▶ [WHAT TO PRODUCE]:
The forum thread below has a reply that suggests small things to do for yourself for ten minutes. List each of those suggestions.

Here are some suggested organisations that offer expert advice on SN.
so depressed today(20 Posts)
just had a crying fit thinking about all the things we cant do with our other 2 nt kids because their 5 year old brother has autism.
also other parents (ie all the aunties and uncles that provide no help at all) have absolutely no idea what its like.
i dont usually expect help from them because they're all my husbands brothers and sisters, but i think i feel particularly bad today because my eldest nt son was 7 yesterday and not one of them came to see him for his birthday. they have no idea how difficult it is for us to go to them with our asd son as well. they dont want to know.
they think its a huge deal taking one day out of their usual weekend fun things. if only they had to live their lives around a small, disabled child every day.
anyway, thanks for listening to me rant guys! i feel a wee bit better now!
Sorry to hear you're feeling down.
It is hard.
If you can have a cup of tea or a bar of chocolate or a tub of ice cream or a hot bath or 10 mins with a book or anything for you for 10 minutes.......
I do look enviously at other families doing normal things together, like going on a bike ride, or going to the park. We just do a lot separately, DH takes the NT two and I stay with DS2 (11 ASD), or vice versa. Also we go out all together but come home separately. We try things and persevere with DS2. He'll go to a restaurant now so long as they have burgers and the service is really quick! He'll sit through a cartoon film at the cinema so long as there is lots of popcorn. But when he was younger I did feel like a hermit. My 'd'sis had no patience with him and seemed to imply it was our parenting that was at fault. If you can, try to find a local SN support group where people truly understand. We have one locally that does trips out in the summer holidays and some sibling only activities. It does get better, but you do have to work at it.
I do hear your pain, yoga DS is 15 and we get a good respite package, but what you say about the whole family being so 'disabled' by one child's disability has always been the saddest aspect of parenting a disabled child for me. DS's challenging behaviour has been a really major barrier to an ordinary life and a major barrier to being with other people.
We do what Ellen does and separate. It's crap but it stops the siblings suffering as much and actually gives DS1 the 1:1 he needs. We have to agree times for swapping over, as it is so intense with DS1. I have also been immensely helped by an SN group, just for the support we give each other and the gallows humour we have at our situation - very, very cathartic. Respite has been a must - without it we would not have survived as a family.

▶ [STORED RECORDS]:
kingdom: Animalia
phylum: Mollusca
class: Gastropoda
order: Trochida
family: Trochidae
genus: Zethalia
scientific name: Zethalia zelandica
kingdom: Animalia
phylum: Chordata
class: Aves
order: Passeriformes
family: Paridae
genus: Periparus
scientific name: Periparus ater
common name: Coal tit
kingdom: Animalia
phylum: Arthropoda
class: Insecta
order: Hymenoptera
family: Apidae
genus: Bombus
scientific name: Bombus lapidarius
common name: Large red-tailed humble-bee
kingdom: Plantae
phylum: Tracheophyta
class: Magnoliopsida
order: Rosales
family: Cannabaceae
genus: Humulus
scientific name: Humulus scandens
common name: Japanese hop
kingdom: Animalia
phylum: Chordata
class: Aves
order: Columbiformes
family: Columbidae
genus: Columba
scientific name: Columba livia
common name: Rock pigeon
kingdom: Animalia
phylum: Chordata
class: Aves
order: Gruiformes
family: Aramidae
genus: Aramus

▶ [EXERCISE OUTPUT]:
- a cup of tea
- a bar of chocolate
- a tub of ice cream
- a hot bath
- 10 mins with a book